[Records from a dataset]
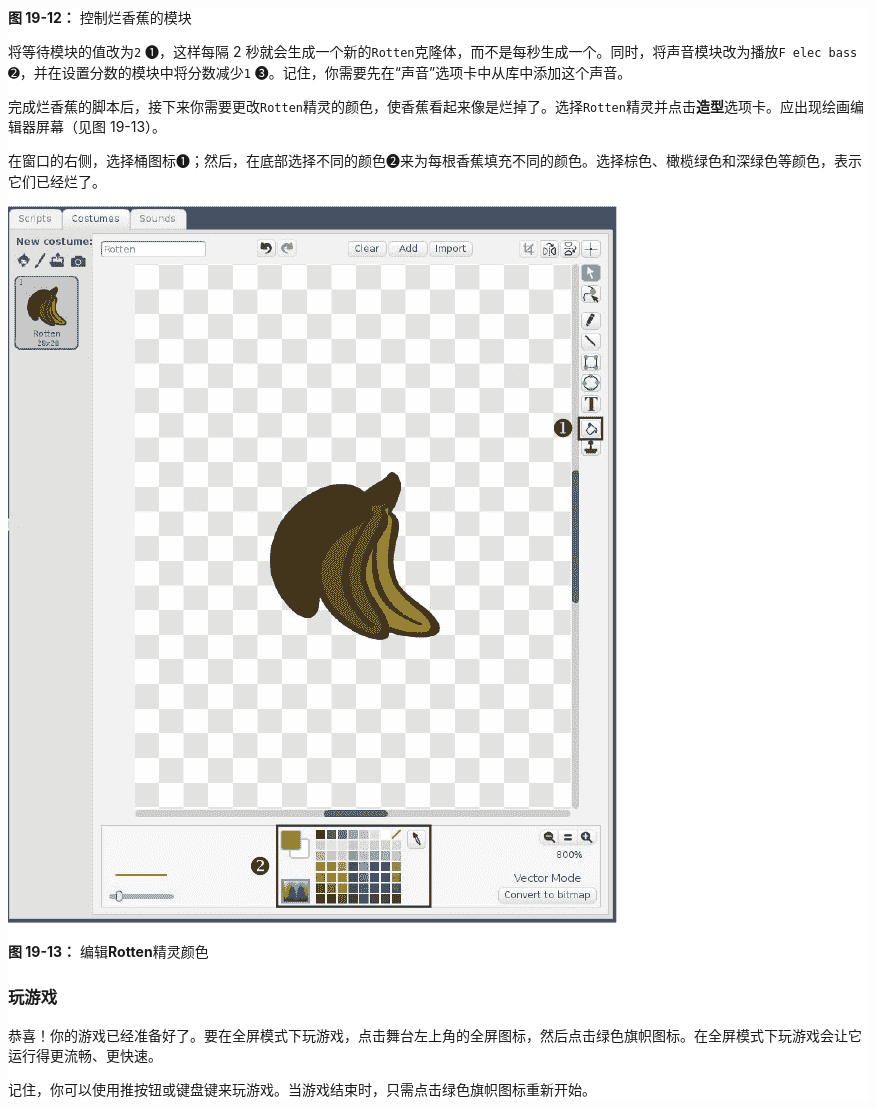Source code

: **图 19-12：** 控制烂香蕉的模块

将等待模块的值改为`2` ➊，这样每隔 2 秒就会生成一个新的`Rotten`克隆体，而不是每秒生成一个。同时，将声音模块改为播放`F elec bass` ➋，并在设置分数的模块中将分数减少`1` ➌。记住，你需要先在“声音”选项卡中从库中添加这个声音。

完成烂香蕉的脚本后，接下来你需要更改`Rotten`精灵的颜色，使香蕉看起来像是烂掉了。选择`Rotten`精灵并点击**造型**选项卡。应出现绘画编辑器屏幕（见图 19-13）。

在窗口的右侧，选择桶图标➊；然后，在底部选择不同的颜色➋来为每根香蕉填充不同的颜色。选择棕色、橄榄绿色和深绿色等颜色，表示它们已经烂了。

![image](img/f0245-01.jpg)

**图 19-13：** 编辑**Rotten**精灵颜色

### **玩游戏**

恭喜！你的游戏已经准备好了。要在全屏模式下玩游戏，点击舞台左上角的全屏图标，然后点击绿色旗帜图标。在全屏模式下玩游戏会让它运行得更流畅、更快速。

记住，你可以使用推按钮或键盘键来玩游戏。当游戏结束时，只需点击绿色旗帜图标重新开始。

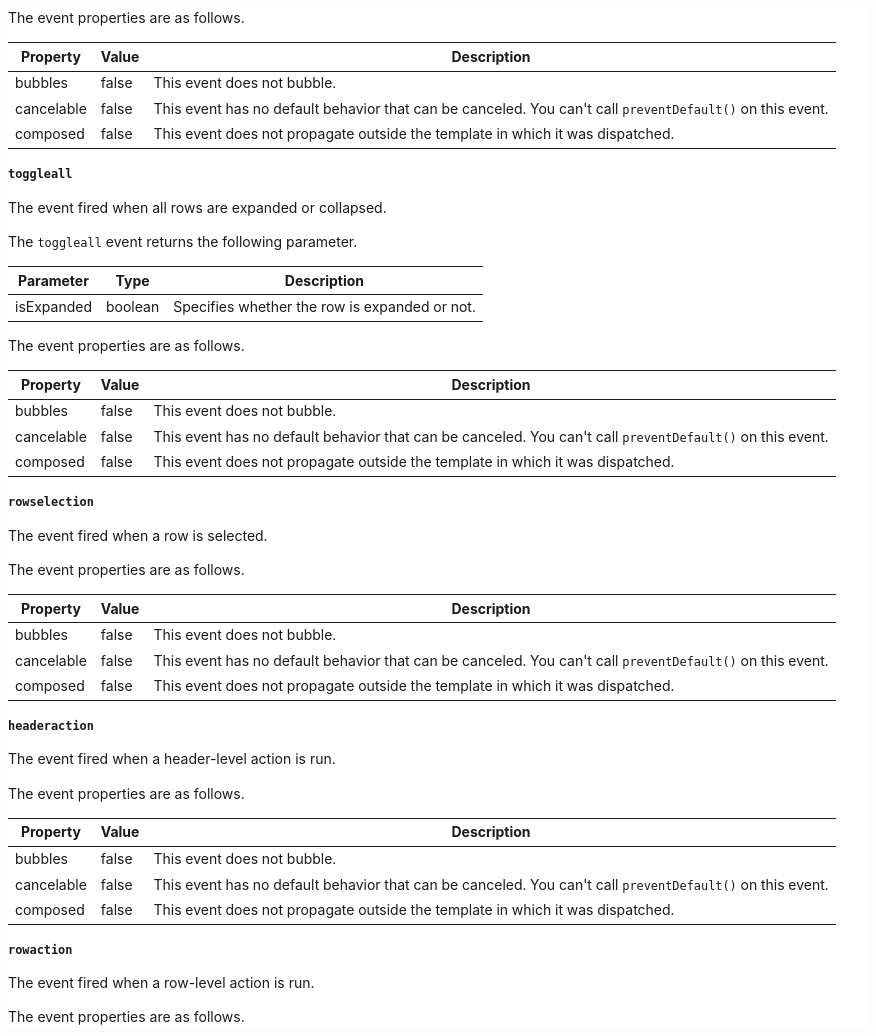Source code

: The event properties are as follows.

Property|Value|Description
-----|-----|----------
bubbles|false|This event does not bubble.
cancelable|false|This event has no default behavior that can be canceled. You can't call `preventDefault()` on this event.
composed|false|This event does not propagate outside the template in which it was dispatched.

**`toggleall`**

The event fired when all rows are expanded or collapsed.

The `toggleall` event returns the following parameter.

Parameter|Type|Description
-----|-----|----------
isExpanded|boolean|Specifies whether the row is expanded or not.

The event properties are as follows.

Property|Value|Description
-----|-----|----------
bubbles|false|This event does not bubble.
cancelable|false|This event has no default behavior that can be canceled. You can't call `preventDefault()` on this event.
composed|false|This event does not propagate outside the template in which it was dispatched.

**`rowselection`**

The event fired when a row is selected.

The event properties are as follows.

Property|Value|Description
-----|-----|----------
bubbles|false|This event does not bubble.
cancelable|false|This event has no default behavior that can be canceled. You can't call `preventDefault()` on this event.
composed|false|This event does not propagate outside the template in which it was dispatched.

**`headeraction`**

The event fired when a header-level action is run.

The event properties are as follows.

Property|Value|Description
-----|-----|----------
bubbles|false|This event does not bubble.
cancelable|false|This event has no default behavior that can be canceled. You can't call `preventDefault()` on this event.
composed|false|This event does not propagate outside the template in which it was dispatched.

**`rowaction`**

The event fired when a row-level action is run.

The event properties are as follows.
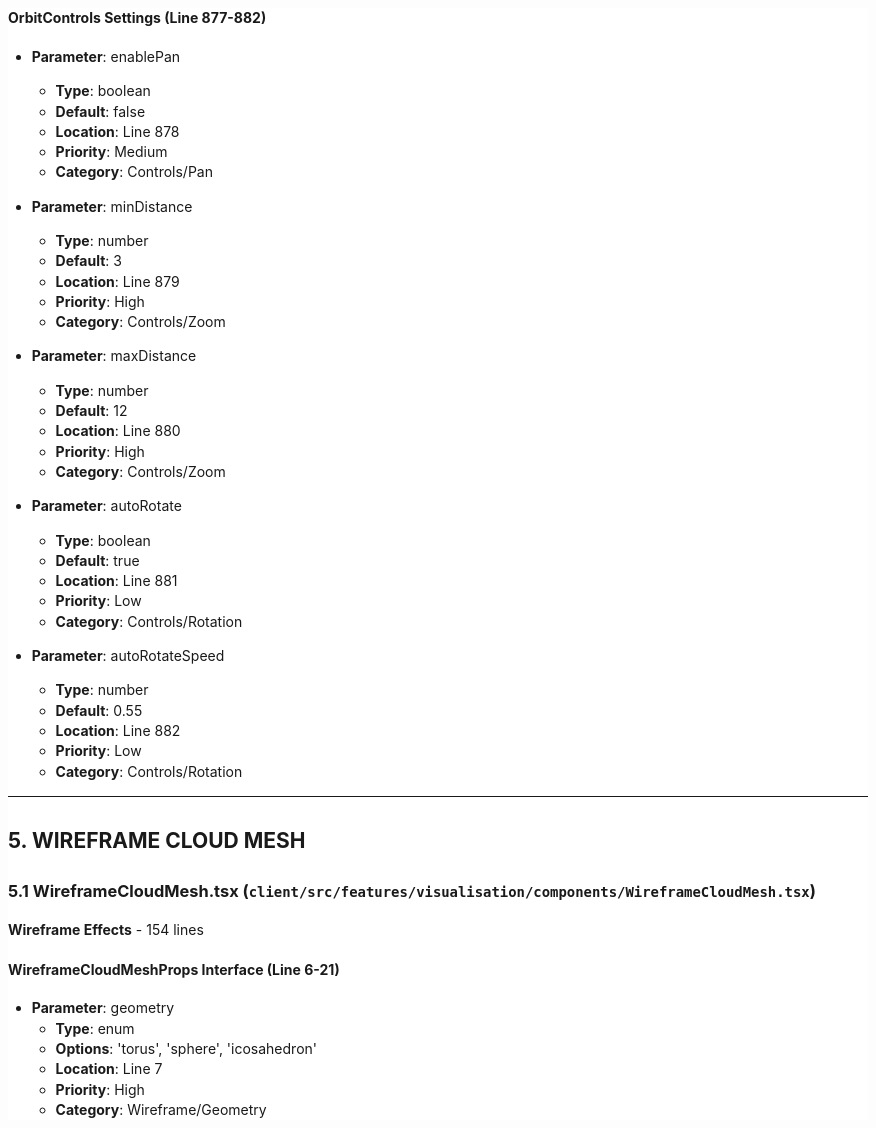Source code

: #### OrbitControls Settings (Line 877-882)
- **Parameter**: enablePan
  - **Type**: boolean
  - **Default**: false
  - **Location**: Line 878
  - **Priority**: Medium
  - **Category**: Controls/Pan

- **Parameter**: minDistance
  - **Type**: number
  - **Default**: 3
  - **Location**: Line 879
  - **Priority**: High
  - **Category**: Controls/Zoom

- **Parameter**: maxDistance
  - **Type**: number
  - **Default**: 12
  - **Location**: Line 880
  - **Priority**: High
  - **Category**: Controls/Zoom

- **Parameter**: autoRotate
  - **Type**: boolean
  - **Default**: true
  - **Location**: Line 881
  - **Priority**: Low
  - **Category**: Controls/Rotation

- **Parameter**: autoRotateSpeed
  - **Type**: number
  - **Default**: 0.55
  - **Location**: Line 882
  - **Priority**: Low
  - **Category**: Controls/Rotation

---

## 5. WIREFRAME CLOUD MESH

### 5.1 WireframeCloudMesh.tsx (`client/src/features/visualisation/components/WireframeCloudMesh.tsx`)

**Wireframe Effects** - 154 lines

#### WireframeCloudMeshProps Interface (Line 6-21)
- **Parameter**: geometry
  - **Type**: enum
  - **Options**: 'torus', 'sphere', 'icosahedron'
  - **Location**: Line 7
  - **Priority**: High
  - **Category**: Wireframe/Geometry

> [Your task]: Each record must be set down again without alteration, and no picture may be carried over.

> [Result]:
Source code

: **图 19-12：** 控制烂香蕉的模块

将等待模块的值改为`2` ➊，这样每隔 2 秒就会生成一个新的`Rotten`克隆体，而不是每秒生成一个。同时，将声音模块改为播放`F elec bass` ➋，并在设置分数的模块中将分数减少`1` ➌。记住，你需要先在“声音”选项卡中从库中添加这个声音。

完成烂香蕉的脚本后，接下来你需要更改`Rotten`精灵的颜色，使香蕉看起来像是烂掉了。选择`Rotten`精灵并点击**造型**选项卡。应出现绘画编辑器屏幕（见图 19-13）。

在窗口的右侧，选择桶图标➊；然后，在底部选择不同的颜色➋来为每根香蕉填充不同的颜色。选择棕色、橄榄绿色和深绿色等颜色，表示它们已经烂了。

![image](img/f0245-01.jpg)

**图 19-13：** 编辑**Rotten**精灵颜色

### **玩游戏**

恭喜！你的游戏已经准备好了。要在全屏模式下玩游戏，点击舞台左上角的全屏图标，然后点击绿色旗帜图标。在全屏模式下玩游戏会让它运行得更流畅、更快速。

记住，你可以使用推按钮或键盘键来玩游戏。当游戏结束时，只需点击绿色旗帜图标重新开始。

Source code

: The event properties are as follows.

Property|Value|Description
-----|-----|----------
bubbles|false|This event does not bubble.
cancelable|false|This event has no default behavior that can be canceled. You can't call `preventDefault()` on this event.
composed|false|This event does not propagate outside the template in which it was dispatched.

**`toggleall`**

The event fired when all rows are expanded or collapsed.

The `toggleall` event returns the following parameter.

Parameter|Type|Description
-----|-----|----------
isExpanded|boolean|Specifies whether the row is expanded or not.

The event properties are as follows.

Property|Value|Description
-----|-----|----------
bubbles|false|This event does not bubble.
cancelable|false|This event has no default behavior that can be canceled. You can't call `preventDefault()` on this event.
composed|false|This event does not propagate outside the template in which it was dispatched.

**`rowselection`**

The event fired when a row is selected.

The event properties are as follows.

Property|Value|Description
-----|-----|----------
bubbles|false|This event does not bubble.
cancelable|false|This event has no default behavior that can be canceled. You can't call `preventDefault()` on this event.
composed|false|This event does not propagate outside the template in which it was dispatched.

**`headeraction`**

The event fired when a header-level action is run.

The event properties are as follows.

Property|Value|Description
-----|-----|----------
bubbles|false|This event does not bubble.
cancelable|false|This event has no default behavior that can be canceled. You can't call `preventDefault()` on this event.
composed|false|This event does not propagate outside the template in which it was dispatched.

**`rowaction`**

The event fired when a row-level action is run.

The event properties are as follows.
Source code

: #### OrbitControls Settings (Line 877-882)
- **Parameter**: enablePan
  - **Type**: boolean
  - **Default**: false
  - **Location**: Line 878
  - **Priority**: Medium
  - **Category**: Controls/Pan

- **Parameter**: minDistance
  - **Type**: number
  - **Default**: 3
  - **Location**: Line 879
  - **Priority**: High
  - **Category**: Controls/Zoom

- **Parameter**: maxDistance
  - **Type**: number
  - **Default**: 12
  - **Location**: Line 880
  - **Priority**: High
  - **Category**: Controls/Zoom

- **Parameter**: autoRotate
  - **Type**: boolean
  - **Default**: true
  - **Location**: Line 881
  - **Priority**: Low
  - **Category**: Controls/Rotation

- **Parameter**: autoRotateSpeed
  - **Type**: number
  - **Default**: 0.55
  - **Location**: Line 882
  - **Priority**: Low
  - **Category**: Controls/Rotation

---

## 5. WIREFRAME CLOUD MESH

### 5.1 WireframeCloudMesh.tsx (`client/src/features/visualisation/components/WireframeCloudMesh.tsx`)

**Wireframe Effects** - 154 lines

#### WireframeCloudMeshProps Interface (Line 6-21)
- **Parameter**: geometry
  - **Type**: enum
  - **Options**: 'torus', 'sphere', 'icosahedron'
  - **Location**: Line 7
  - **Priority**: High
  - **Category**: Wireframe/Geometry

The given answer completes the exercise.